• _ARTICLE_

Construction of a leased FPSO is almost half complete. The FPSO will process gas and liquids production from the liquids-rich BD field in the Madura Strait following anticipated first production in 2017. The topsides and jacket, which will be tied back to the FPSO, were installed and drilling of the four development wells has commenced. The wellhead platform and pipeline infrastructure construction is about two-thirds complete. Fixed price gas sales agreements are in place.

The Company and its partners further advanced development of the MDA-MBH and MDK natural gas fields towards first gas planned in the 2018-2019 timeframe. Once fully ramped up, combined net sales volumes from the BD, MDA-MBH and MDK fields are expected to be about 100 mmcf/day of gas and 2,400 boe/day of associated liquids.

Oil Sands

Production at the Sunrise Energy Project is increasing as expected, with recent peak gross volumes of more than 25,000 bbls/day compared to 13,000-14,000 bbls/day reported in late October.

The plan provides for a steady and deliberate ramp up towards 60,000 bbls/day (gross) around the end of 2016.

The reservoir continues to demonstrate performance in line with expectations:

  • The steam-oil ratio continues to steadily improve towards the design SOR of 3.0, while the oil cut is in line with the forecast range of 20-23 percent and continuing to improve as per plan. Both factors are consistent with the characteristics of a top-tier reservoir, and are indicators the plant is on track to achieve its full design capacity
  • The presence of strong producers on each well pad demonstrate good reservoir continuity

Steaming of all nine well pads was staggered over the course of last year. Steam chambers are continuing to build, with all 55 well pairs now producing bitumen.

The production plan for 2016 takes into consideration several operational activities that will contribute to the ongoing steady ramp up. These include:

  • During the first quarter, the oil treatment equipment at Plant 1B will be brought on line to provide additional bitumen processing capacity
  • A planned 10 day maintenance program will be performed on Plant 1A in the first half of 2016
  • Thirty-two Electric Submersible Pumps (ESPs) are now in operation in Sunrise production wells. ESPs contribute to overall production reliability. In 2016, the plan calls for up to 10 additional ESP well conversions

Atlantic Region

Average net production was about 43,500 bbls/day.

Two production wells at the South White Rose extension contributed about 15,000 bbls/day in net combined production in the fourth quarter.

In the Flemish Pass Basin, an ongoing exploration and appraisal program continued at the Bay du Nord discovery area.

A two-year contract was signed to secure the harsh-environment Henry Goodrich drilling rig for ongoing development drilling and near-field exploration. The rig is expected to commence work in mid-2016.

• _WRITTEN REQUEST A_
Reproduce, word for word, the part of the operations update that opens with the words containing "Two production wells" and closes with "Nord discovery area.".
• _WRITTEN REQUEST B_
Answer these questions from the operations update:
(i) How many well pairs at the Sunrise Energy Project are now producing bitumen?
(ii) What was the average net production in the Atlantic Region?
(iii) Which drilling rig was secured under the two-year contract?

• _RAW RECORDS_
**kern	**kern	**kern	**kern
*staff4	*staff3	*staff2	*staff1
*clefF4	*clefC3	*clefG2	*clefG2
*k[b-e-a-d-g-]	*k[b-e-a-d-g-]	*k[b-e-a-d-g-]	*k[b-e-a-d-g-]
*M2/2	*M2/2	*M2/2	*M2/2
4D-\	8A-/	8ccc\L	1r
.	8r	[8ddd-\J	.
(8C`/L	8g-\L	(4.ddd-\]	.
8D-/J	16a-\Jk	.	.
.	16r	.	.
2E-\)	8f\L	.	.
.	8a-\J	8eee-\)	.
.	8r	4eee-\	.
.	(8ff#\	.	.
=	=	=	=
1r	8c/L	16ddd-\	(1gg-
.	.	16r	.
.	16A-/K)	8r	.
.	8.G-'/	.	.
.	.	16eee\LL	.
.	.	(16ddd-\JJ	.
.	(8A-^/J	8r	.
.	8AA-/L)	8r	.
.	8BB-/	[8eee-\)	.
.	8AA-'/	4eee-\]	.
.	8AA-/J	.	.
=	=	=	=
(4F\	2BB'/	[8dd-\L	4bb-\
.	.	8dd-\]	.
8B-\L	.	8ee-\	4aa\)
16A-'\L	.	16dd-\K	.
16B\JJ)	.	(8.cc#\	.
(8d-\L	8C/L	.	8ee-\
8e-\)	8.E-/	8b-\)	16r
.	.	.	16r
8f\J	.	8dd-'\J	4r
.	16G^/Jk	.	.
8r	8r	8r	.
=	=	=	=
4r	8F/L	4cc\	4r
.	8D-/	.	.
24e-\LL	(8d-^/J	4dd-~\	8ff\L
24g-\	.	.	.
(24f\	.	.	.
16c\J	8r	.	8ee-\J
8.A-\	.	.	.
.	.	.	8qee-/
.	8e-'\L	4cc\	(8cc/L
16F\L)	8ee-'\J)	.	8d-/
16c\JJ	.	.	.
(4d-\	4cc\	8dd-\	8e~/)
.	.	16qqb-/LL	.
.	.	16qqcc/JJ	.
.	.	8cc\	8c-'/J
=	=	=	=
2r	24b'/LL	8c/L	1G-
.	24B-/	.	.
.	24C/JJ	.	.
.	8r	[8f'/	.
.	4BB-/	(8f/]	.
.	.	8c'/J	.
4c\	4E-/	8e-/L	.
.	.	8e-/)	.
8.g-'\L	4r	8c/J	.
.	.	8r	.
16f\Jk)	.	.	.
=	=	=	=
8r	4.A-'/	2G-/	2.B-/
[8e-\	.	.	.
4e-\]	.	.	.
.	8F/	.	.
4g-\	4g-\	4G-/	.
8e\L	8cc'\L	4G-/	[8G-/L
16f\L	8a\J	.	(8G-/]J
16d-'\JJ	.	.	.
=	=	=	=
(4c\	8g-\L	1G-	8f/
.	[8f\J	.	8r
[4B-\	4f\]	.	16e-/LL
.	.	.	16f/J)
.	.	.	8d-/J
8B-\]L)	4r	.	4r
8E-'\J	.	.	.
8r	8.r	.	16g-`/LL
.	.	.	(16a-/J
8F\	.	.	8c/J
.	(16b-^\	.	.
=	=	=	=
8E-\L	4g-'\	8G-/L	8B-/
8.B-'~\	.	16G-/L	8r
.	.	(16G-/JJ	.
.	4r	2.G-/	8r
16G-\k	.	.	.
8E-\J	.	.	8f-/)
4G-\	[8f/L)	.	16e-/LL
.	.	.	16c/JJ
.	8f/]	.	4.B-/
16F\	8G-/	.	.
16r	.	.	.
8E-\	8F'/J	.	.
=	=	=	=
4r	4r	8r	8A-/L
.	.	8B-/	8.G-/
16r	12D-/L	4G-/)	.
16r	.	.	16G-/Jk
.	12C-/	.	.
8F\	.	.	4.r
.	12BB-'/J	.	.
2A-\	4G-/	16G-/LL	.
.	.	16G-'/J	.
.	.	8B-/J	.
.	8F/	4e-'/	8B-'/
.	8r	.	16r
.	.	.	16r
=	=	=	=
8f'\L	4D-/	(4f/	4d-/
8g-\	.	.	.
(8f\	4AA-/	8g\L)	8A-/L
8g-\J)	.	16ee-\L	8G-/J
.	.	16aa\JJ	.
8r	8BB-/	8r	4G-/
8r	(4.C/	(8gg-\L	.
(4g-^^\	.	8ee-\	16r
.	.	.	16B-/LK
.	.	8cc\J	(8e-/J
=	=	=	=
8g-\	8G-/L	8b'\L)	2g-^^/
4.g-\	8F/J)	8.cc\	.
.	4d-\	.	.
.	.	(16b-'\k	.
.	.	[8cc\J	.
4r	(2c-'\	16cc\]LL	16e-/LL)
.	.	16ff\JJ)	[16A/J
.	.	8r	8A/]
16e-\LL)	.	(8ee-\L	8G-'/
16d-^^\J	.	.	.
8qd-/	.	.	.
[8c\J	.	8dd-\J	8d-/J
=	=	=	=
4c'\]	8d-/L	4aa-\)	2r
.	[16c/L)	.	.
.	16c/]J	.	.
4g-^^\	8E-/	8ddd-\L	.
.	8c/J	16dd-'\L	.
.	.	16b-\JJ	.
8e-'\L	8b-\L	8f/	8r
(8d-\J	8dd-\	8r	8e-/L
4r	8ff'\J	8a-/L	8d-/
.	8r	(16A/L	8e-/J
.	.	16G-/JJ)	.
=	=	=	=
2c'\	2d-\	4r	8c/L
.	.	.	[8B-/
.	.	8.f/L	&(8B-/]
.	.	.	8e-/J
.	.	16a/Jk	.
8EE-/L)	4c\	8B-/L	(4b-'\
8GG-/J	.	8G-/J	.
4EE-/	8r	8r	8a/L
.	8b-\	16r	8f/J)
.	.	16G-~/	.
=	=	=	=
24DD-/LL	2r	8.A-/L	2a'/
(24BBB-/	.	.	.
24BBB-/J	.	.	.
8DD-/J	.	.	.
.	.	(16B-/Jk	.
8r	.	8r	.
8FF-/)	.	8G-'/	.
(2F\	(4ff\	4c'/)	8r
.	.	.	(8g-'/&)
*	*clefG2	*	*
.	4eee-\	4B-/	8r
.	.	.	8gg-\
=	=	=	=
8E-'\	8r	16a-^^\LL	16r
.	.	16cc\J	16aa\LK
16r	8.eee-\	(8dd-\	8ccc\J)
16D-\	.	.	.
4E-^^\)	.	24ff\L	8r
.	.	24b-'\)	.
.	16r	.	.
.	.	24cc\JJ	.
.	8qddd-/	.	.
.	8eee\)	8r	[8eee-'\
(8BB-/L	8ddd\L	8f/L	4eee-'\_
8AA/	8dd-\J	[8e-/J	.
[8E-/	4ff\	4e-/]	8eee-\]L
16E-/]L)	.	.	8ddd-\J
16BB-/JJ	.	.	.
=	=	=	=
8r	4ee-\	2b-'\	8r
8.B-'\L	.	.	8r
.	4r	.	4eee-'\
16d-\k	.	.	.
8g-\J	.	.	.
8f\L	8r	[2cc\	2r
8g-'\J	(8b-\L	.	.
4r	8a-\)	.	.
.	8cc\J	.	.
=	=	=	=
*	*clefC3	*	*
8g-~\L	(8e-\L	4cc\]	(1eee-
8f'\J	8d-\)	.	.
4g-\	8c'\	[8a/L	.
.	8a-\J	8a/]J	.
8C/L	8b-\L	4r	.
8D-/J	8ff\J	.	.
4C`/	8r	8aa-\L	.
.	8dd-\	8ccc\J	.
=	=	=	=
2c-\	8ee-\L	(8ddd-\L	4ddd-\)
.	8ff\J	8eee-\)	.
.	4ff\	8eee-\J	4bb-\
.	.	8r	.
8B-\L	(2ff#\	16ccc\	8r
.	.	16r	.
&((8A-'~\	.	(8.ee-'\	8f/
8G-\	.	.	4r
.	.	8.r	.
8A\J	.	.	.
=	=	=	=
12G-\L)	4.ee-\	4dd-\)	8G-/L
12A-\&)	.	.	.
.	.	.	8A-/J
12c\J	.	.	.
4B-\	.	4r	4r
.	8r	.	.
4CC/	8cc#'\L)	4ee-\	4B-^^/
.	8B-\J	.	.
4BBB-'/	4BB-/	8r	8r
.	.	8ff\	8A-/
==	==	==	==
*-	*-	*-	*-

• _TASK RESULT A_
Two production wells at the South White Rose extension contributed about 15,000 bbls/day in net combined production in the fourth quarter.

In the Flemish Pass Basin, an ongoing exploration and appraisal program continued at the Bay du Nord discovery area.

• _TASK RESULT B_
(i) All 55 well pairs.
(ii) About 43,500 bbls/day.
(iii) The harsh-environment Henry Goodrich drilling rig.